-- Opening Marker --
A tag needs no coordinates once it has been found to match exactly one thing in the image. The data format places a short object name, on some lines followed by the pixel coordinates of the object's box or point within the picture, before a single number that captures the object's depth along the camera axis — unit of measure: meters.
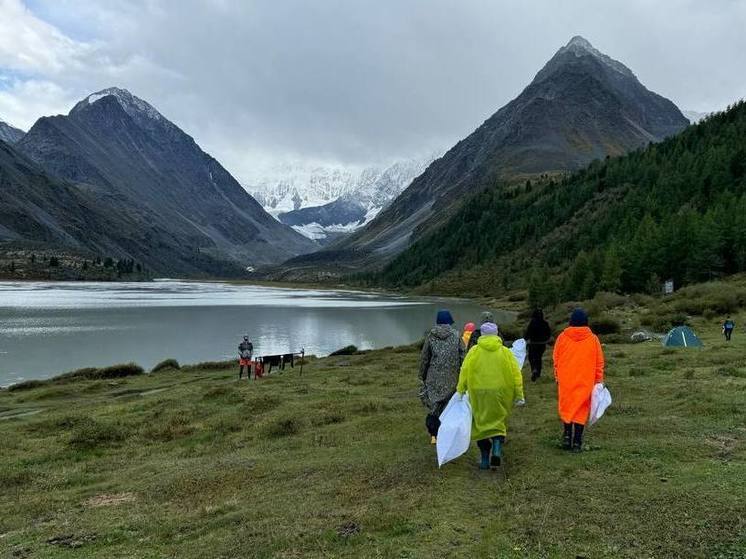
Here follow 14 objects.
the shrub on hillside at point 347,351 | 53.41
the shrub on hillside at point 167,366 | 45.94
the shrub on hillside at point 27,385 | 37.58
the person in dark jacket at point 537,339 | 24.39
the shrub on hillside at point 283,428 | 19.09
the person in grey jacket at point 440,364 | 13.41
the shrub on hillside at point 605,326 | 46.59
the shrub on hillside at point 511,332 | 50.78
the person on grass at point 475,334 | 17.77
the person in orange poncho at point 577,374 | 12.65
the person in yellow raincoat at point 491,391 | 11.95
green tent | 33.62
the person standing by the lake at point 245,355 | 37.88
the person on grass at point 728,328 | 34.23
-- Closing Marker --
-- Opening Marker --
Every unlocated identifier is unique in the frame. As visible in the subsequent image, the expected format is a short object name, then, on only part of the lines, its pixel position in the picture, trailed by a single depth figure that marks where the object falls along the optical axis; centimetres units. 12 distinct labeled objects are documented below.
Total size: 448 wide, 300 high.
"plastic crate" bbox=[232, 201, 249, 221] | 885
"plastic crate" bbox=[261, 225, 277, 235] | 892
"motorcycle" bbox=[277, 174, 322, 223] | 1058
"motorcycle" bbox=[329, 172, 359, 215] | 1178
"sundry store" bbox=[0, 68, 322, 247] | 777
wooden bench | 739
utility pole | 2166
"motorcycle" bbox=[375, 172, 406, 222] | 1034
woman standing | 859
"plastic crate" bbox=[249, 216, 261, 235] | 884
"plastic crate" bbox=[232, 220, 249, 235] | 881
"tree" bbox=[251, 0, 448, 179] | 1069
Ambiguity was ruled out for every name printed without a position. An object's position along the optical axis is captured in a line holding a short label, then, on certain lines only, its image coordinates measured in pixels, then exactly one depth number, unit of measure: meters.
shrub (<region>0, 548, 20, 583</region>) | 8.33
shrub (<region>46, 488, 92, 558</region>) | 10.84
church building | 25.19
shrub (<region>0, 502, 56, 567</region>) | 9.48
-- Closing Marker --
-- Opening Marker --
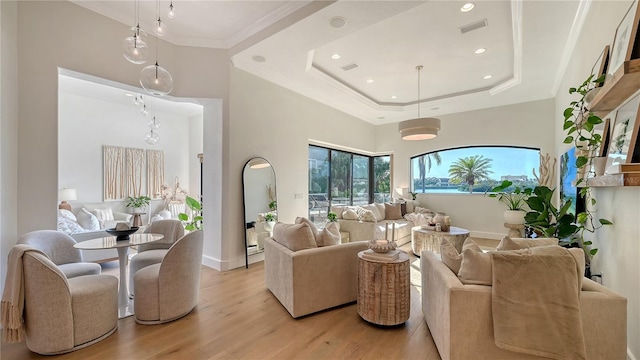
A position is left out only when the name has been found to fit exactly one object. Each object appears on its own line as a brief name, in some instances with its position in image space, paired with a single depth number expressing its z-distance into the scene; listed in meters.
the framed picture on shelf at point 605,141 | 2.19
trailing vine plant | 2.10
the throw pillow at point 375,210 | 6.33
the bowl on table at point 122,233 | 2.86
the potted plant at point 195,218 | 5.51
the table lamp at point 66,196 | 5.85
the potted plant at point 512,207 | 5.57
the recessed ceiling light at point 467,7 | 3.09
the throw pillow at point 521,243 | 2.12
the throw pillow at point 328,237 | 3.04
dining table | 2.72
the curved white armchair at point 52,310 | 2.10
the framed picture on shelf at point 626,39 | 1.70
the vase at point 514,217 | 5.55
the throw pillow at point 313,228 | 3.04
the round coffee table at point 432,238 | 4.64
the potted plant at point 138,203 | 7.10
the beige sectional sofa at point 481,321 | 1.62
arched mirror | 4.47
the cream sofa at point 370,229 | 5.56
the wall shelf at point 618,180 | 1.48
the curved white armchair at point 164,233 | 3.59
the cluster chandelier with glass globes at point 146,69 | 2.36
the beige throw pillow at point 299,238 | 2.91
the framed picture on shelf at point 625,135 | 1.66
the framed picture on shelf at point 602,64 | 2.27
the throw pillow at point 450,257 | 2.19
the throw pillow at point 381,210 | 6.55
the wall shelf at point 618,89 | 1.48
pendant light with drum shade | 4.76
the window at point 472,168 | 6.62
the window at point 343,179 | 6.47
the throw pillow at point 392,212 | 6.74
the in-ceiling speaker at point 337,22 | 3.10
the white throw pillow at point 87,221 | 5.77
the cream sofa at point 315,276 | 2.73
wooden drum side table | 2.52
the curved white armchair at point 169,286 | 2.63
-- Closing Marker --
Exercise prompt: Respond with nothing but the number of lines in the data above that include the word "standing".

Exercise result: 2